▶ **Assignment**
Below are records with pictures. Reproduce exactly the lines from the line with "right wrist: (207, 437)" to the line with "left shoulder: (298, 491)", inclusive, and leave each picture out.

+++++

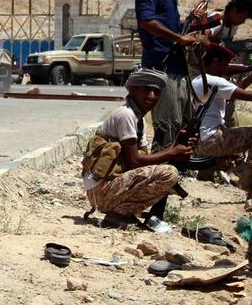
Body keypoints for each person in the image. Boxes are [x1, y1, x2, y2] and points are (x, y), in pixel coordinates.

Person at [82, 68, 193, 229]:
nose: (152, 96)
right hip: (101, 191)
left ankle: (122, 213)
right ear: (132, 90)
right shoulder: (126, 115)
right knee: (168, 173)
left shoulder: (137, 119)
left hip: (107, 188)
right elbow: (135, 161)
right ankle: (117, 214)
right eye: (146, 90)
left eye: (156, 92)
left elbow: (145, 162)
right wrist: (172, 152)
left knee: (165, 171)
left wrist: (178, 146)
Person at [191, 43, 252, 198]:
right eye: (225, 64)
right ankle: (250, 185)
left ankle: (206, 178)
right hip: (213, 138)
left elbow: (233, 92)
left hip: (202, 140)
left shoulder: (200, 80)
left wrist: (250, 78)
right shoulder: (214, 81)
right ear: (215, 61)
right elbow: (244, 95)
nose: (227, 68)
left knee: (234, 144)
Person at [135, 0, 199, 151]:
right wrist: (178, 38)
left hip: (176, 64)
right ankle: (163, 172)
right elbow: (147, 21)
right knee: (167, 124)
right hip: (160, 66)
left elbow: (169, 23)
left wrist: (191, 23)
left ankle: (178, 169)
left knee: (184, 120)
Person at [205, 0, 252, 127]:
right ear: (234, 10)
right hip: (201, 72)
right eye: (242, 16)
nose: (242, 21)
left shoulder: (232, 26)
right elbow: (203, 39)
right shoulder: (217, 20)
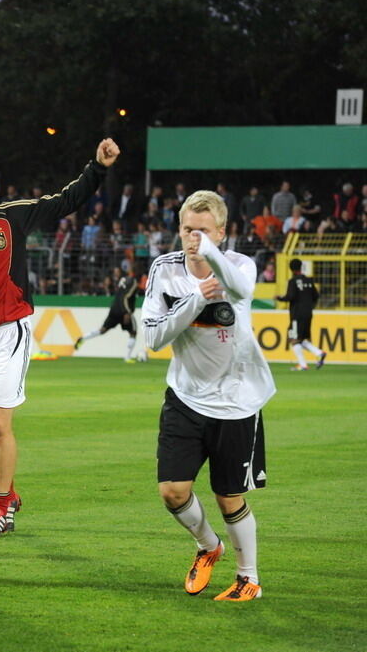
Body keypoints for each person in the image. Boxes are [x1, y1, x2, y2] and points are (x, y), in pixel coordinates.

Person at [0, 138, 119, 536]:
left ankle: (0, 509)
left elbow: (67, 200)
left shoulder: (13, 217)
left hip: (8, 329)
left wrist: (97, 167)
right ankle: (8, 491)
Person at [142, 190, 275, 602]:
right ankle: (207, 546)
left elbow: (237, 288)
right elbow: (152, 337)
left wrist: (212, 257)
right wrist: (198, 296)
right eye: (187, 230)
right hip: (185, 395)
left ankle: (248, 578)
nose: (193, 238)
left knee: (228, 494)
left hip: (235, 400)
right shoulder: (164, 270)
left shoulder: (240, 265)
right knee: (172, 491)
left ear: (222, 232)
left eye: (203, 231)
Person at [74, 266, 140, 362]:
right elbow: (125, 297)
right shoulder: (133, 281)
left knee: (102, 330)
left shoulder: (123, 279)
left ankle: (83, 338)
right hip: (124, 310)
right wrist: (127, 312)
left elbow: (120, 294)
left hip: (114, 308)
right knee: (133, 332)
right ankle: (127, 357)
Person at [275, 257, 326, 371]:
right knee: (301, 339)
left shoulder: (292, 282)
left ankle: (303, 365)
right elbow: (316, 296)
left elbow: (291, 297)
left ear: (291, 269)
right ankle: (319, 353)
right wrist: (310, 306)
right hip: (308, 313)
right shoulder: (309, 280)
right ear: (300, 267)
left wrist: (279, 298)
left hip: (297, 315)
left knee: (293, 337)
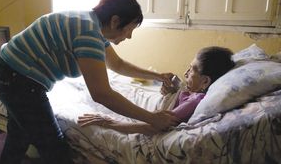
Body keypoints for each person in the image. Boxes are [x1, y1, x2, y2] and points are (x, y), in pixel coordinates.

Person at [0, 0, 177, 164]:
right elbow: (102, 94)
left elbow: (117, 65)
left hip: (8, 72)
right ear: (115, 21)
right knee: (55, 149)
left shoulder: (90, 24)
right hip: (18, 80)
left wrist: (158, 76)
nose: (129, 36)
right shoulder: (89, 33)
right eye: (129, 29)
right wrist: (152, 118)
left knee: (19, 136)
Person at [78, 46, 236, 135]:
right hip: (154, 102)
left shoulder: (195, 101)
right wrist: (172, 91)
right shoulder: (193, 93)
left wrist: (108, 122)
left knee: (97, 93)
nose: (186, 73)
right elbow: (179, 98)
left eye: (192, 70)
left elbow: (153, 125)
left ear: (206, 81)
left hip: (147, 109)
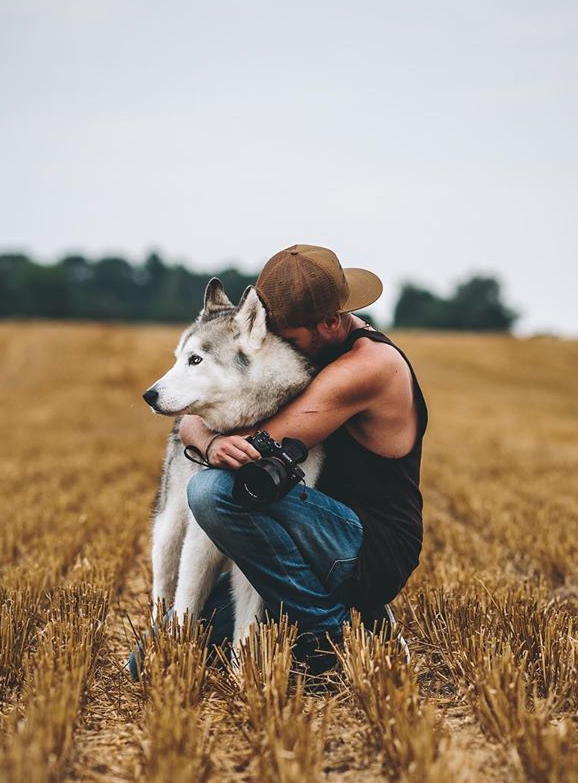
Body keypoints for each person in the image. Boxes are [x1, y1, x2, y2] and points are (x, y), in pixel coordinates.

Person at [176, 243, 430, 684]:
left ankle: (332, 635)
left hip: (365, 544)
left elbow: (258, 449)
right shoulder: (315, 354)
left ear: (331, 322)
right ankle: (363, 625)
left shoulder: (365, 366)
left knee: (213, 492)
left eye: (285, 337)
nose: (271, 346)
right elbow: (194, 422)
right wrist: (207, 437)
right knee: (164, 654)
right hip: (303, 533)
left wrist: (209, 439)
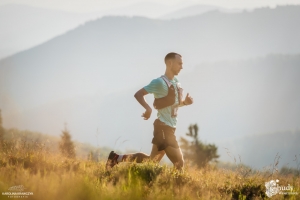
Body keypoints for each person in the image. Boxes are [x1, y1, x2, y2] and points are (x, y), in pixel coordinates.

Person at [106, 52, 193, 170]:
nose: (182, 67)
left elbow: (174, 105)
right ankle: (177, 187)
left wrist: (185, 103)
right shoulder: (159, 82)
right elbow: (138, 94)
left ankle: (116, 158)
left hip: (170, 127)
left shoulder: (176, 82)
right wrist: (147, 108)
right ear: (169, 63)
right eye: (179, 64)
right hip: (163, 128)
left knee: (151, 161)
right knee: (179, 163)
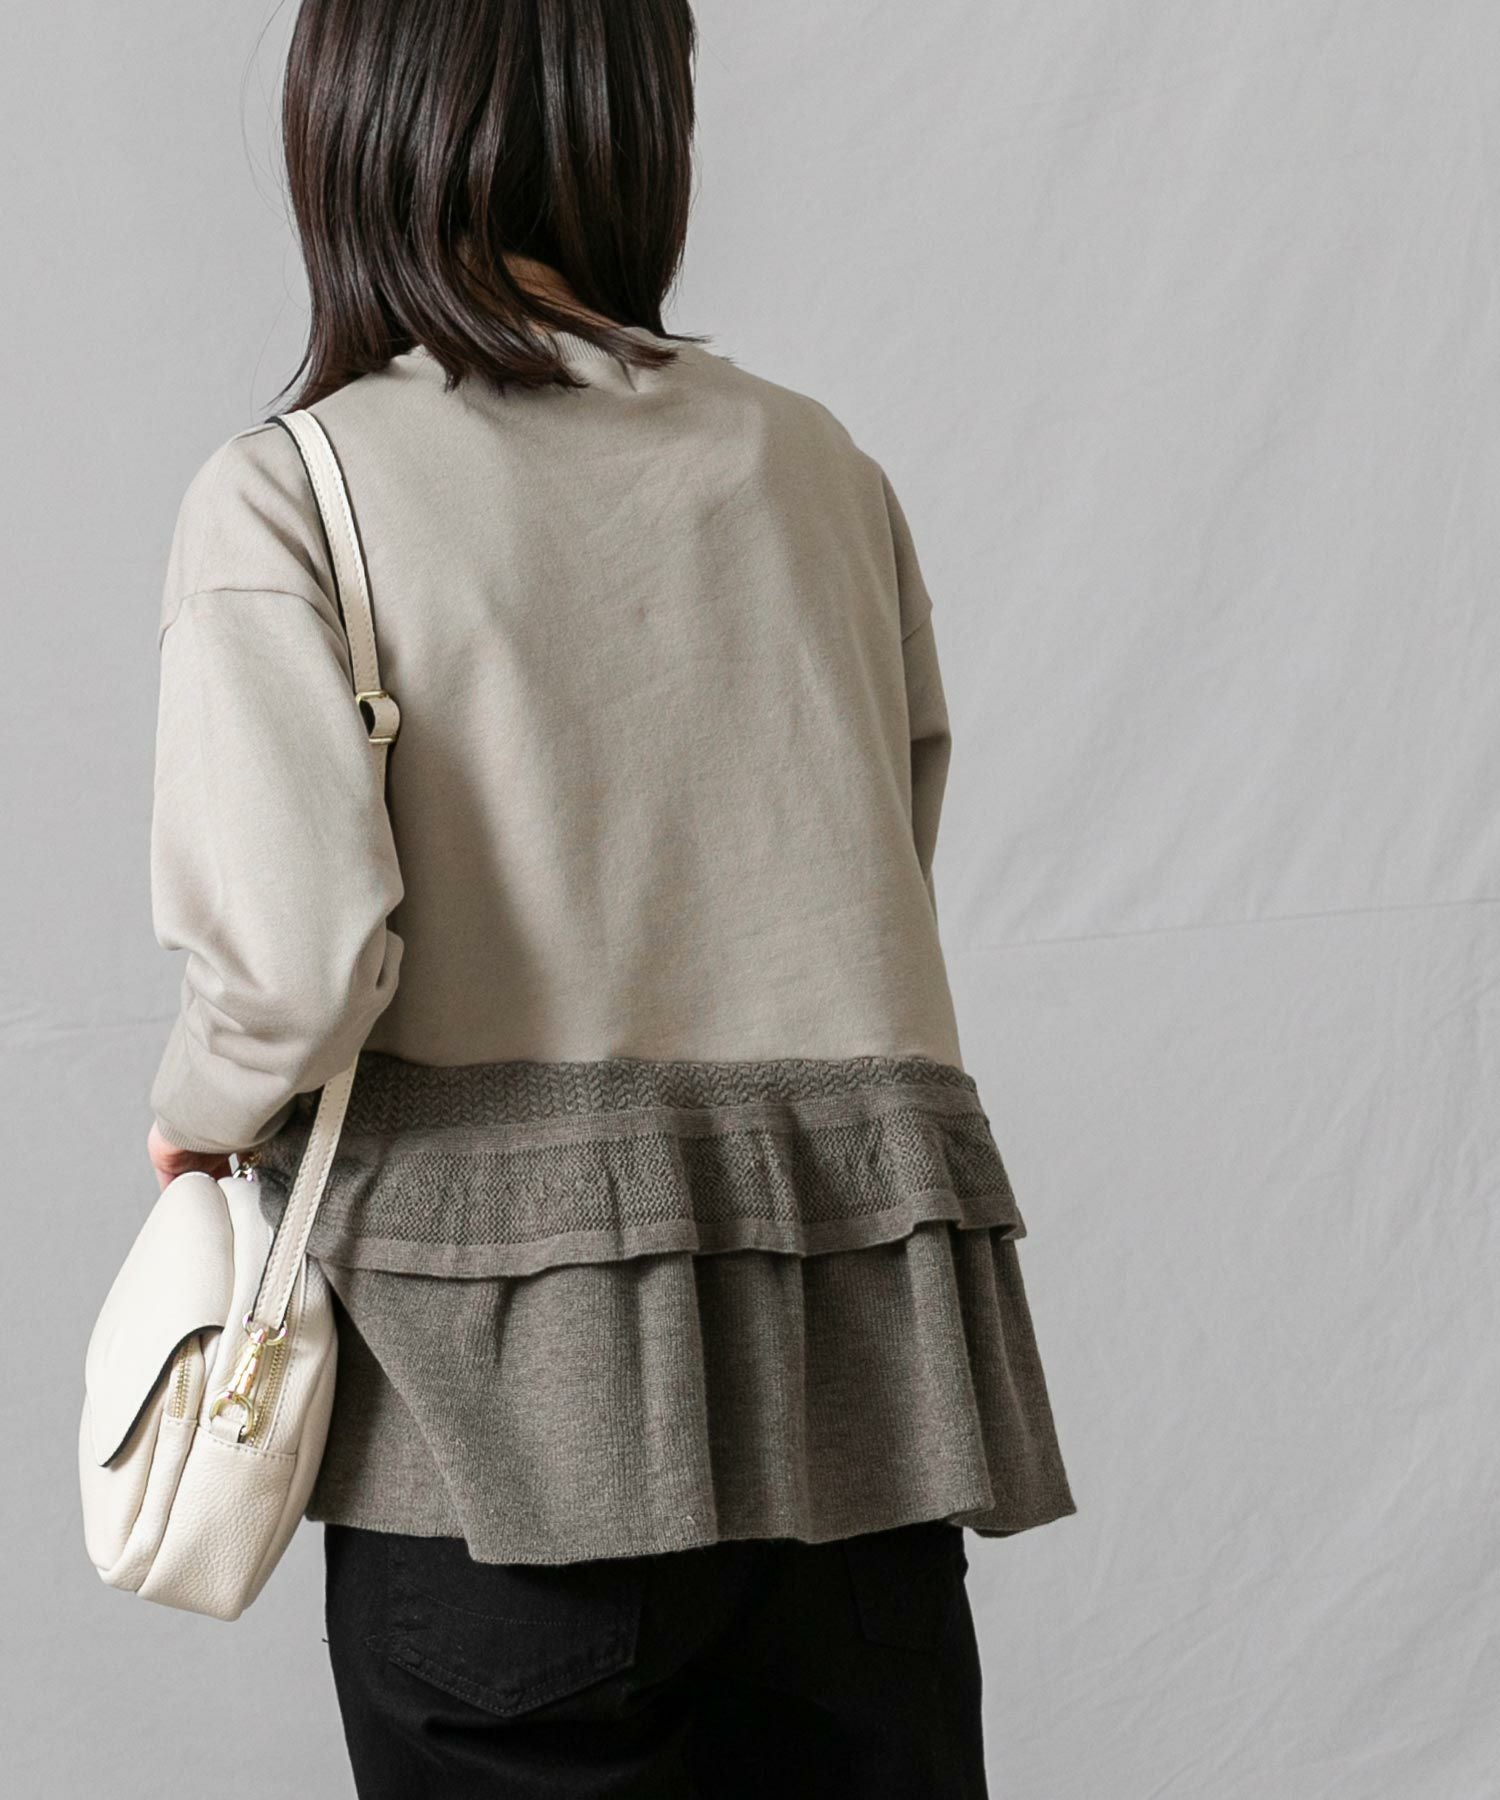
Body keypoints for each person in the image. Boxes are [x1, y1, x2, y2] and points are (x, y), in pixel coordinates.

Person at [143, 1, 1076, 1793]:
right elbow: (880, 845)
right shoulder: (820, 468)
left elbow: (294, 969)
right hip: (851, 1410)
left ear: (352, 122)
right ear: (645, 124)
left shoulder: (298, 491)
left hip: (502, 1434)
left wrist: (196, 1120)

+++++

▶ **Answer for the task**
right wrist: (207, 437)
right knee: (164, 654)
right hip: (303, 533)
left wrist: (209, 439)
Body keypoints for each person in the image. Boxes are [x1, y1, x2, y2] and points are (x, y), in pixel coordinates.

Person at [106, 52, 193, 170]:
nose: (182, 67)
left elbow: (174, 105)
right ankle: (177, 187)
left wrist: (185, 103)
right shoulder: (159, 82)
right elbow: (138, 94)
left ankle: (116, 158)
left hip: (170, 127)
left shoulder: (176, 82)
right wrist: (147, 108)
right ear: (169, 63)
right eye: (179, 64)
right hip: (163, 128)
left knee: (151, 161)
right knee: (179, 163)
Body keypoints for each person in the image. Boxes are [x1, y1, x2, y2] and points are (x, y), in pixel coordinates.

Person at [143, 1, 1076, 1793]:
right elbow: (880, 845)
right shoulder: (820, 468)
left elbow: (294, 969)
right hip: (851, 1410)
left ear: (352, 122)
right ear: (645, 124)
left shoulder: (298, 491)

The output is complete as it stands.